Muslim men's attitudes to women is the reason why Yasmina (name changed) has a Polish boyfriend. He, too, is occasionally “a little macho man,” she says. Nonetheless, he is still "different from a Turk.”
Born in the Turkish city of Izmir in 1986, Yasmina came to Bremen with her parents at the age of two. Her mother was a housewife and her father a small businessman who soon opened a fruit and vegetable shop.
Yasmina finished her secondary school education and would have liked to continue and study for the university entrance exam, but her parents didn’t approve; they had long before promised their daughter to a cousin in the south-western German city of Freiburg.
When the "engaged" couple met for the first time, she was 19 and he 27. “I found this man disgusting, he was big and fat," she recalls. "My father said: 'You’re going to marry him, whether you want to or not.'”
The official engagement took place in Bremen in 2006. “I couldn’t even talk to him without someone else being there.” Yasmina continued to live with her parents in Bremen. She wasn’t allowed out of the house alone and she had no money of her own, not even a cell phone.

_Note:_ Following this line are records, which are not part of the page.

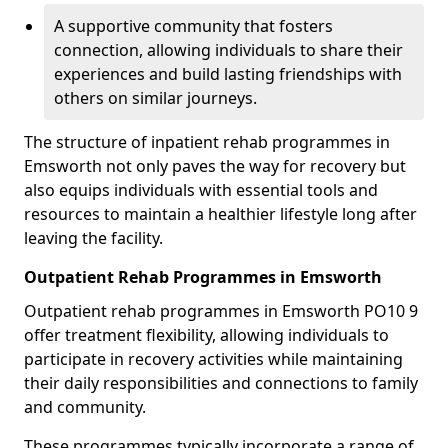
A supportive community that fosters
connection, allowing individuals to share their
experiences and build lasting friendships with
others on similar journeys.
The structure of inpatient rehab programmes in
Emsworth not only paves the way for recovery but
also equips individuals with essential tools and
resources to maintain a healthier lifestyle long after
leaving the facility.
Outpatient Rehab Programmes in Emsworth
Outpatient rehab programmes in Emsworth PO10 9
offer treatment flexibility, allowing individuals to
participate in recovery activities while maintaining
their daily responsibilities and connections to family
and community.
These programmes typically incorporate a range of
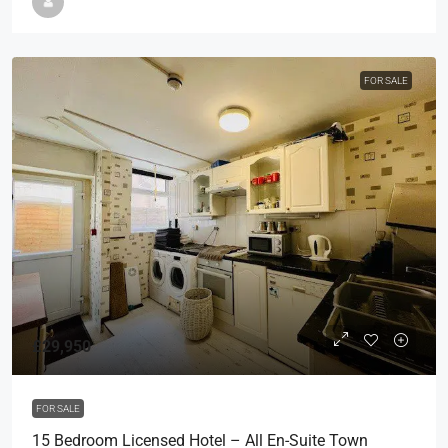
FOR SALE
£29,950
FOR SALE
15 Bedroom Licensed Hotel – All En-Suite Town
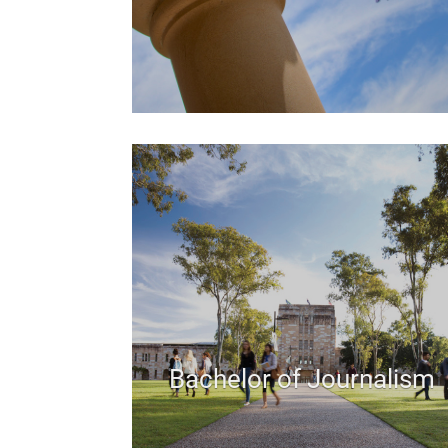
Bachelor of Journalism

One day in September 2007 she had finally had enough. She snuck out of the house at daybreak and hitchhiked to the northern city of Kiel. When she realized she had relatives in the city who might see her on the street and recognize her, she headed further north to Flensburg, where she stayed in a women’s shelter. Through a coincidence, one of her brothers found her and took her back to Bremen.

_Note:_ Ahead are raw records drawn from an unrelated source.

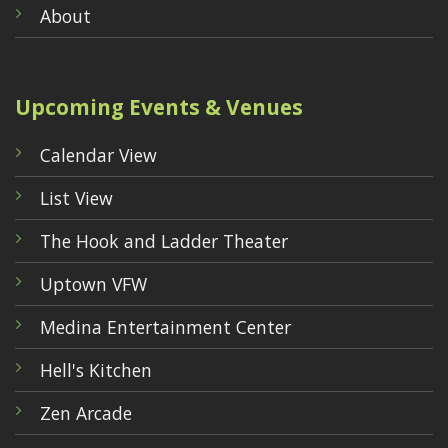
About
Upcoming Events & Venues
Calendar View
List View
The Hook and Ladder Theater
Uptown VFW
Medina Entertainment Center
Hell's Kitchen
Zen Arcade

She tried again early in 2008. This time she made it to Berlin, where she lives in a small apartment together with her boyfriend Pawel, whom she met in Flensburg. Yasmina too is receiving help from the organization Hatun and Can, and she is training to be a beautician.

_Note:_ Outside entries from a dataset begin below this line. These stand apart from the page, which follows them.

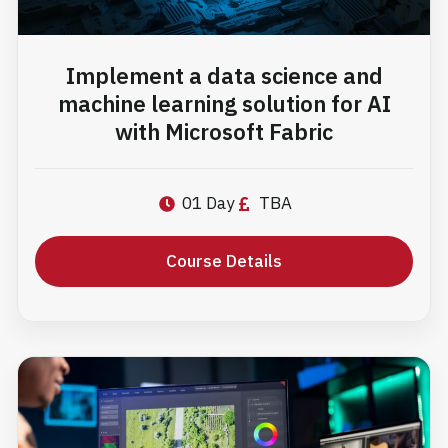
Implement a data science and
machine learning solution for AI
with Microsoft Fabric
01 Day
TBA
Course Details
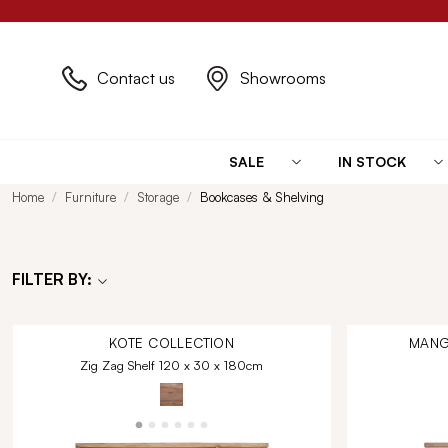
Contact us
Showrooms
SALE
IN STOCK
Home
Furniture
Storage
Bookcases & Shelving
FILTER BY:
KOTE
COLLECTION
MANG
Zig Zag Shelf 120 x 30 x 180cm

She no longer wants to have anything to do with her parents. “They kept hitting me ever since I was six years old. To this day I don’t know why.” She has three brothers and seven sisters, who all do what their parents expect of them. “You are brought up in a way to make sure you stay dependent,” she says. “I’m the black sheep of the family.”
Yasmina has no contact to other Turks. Asked if she could imagine marrying a Turkish man, she throws her arms in the air. “Anything but that!”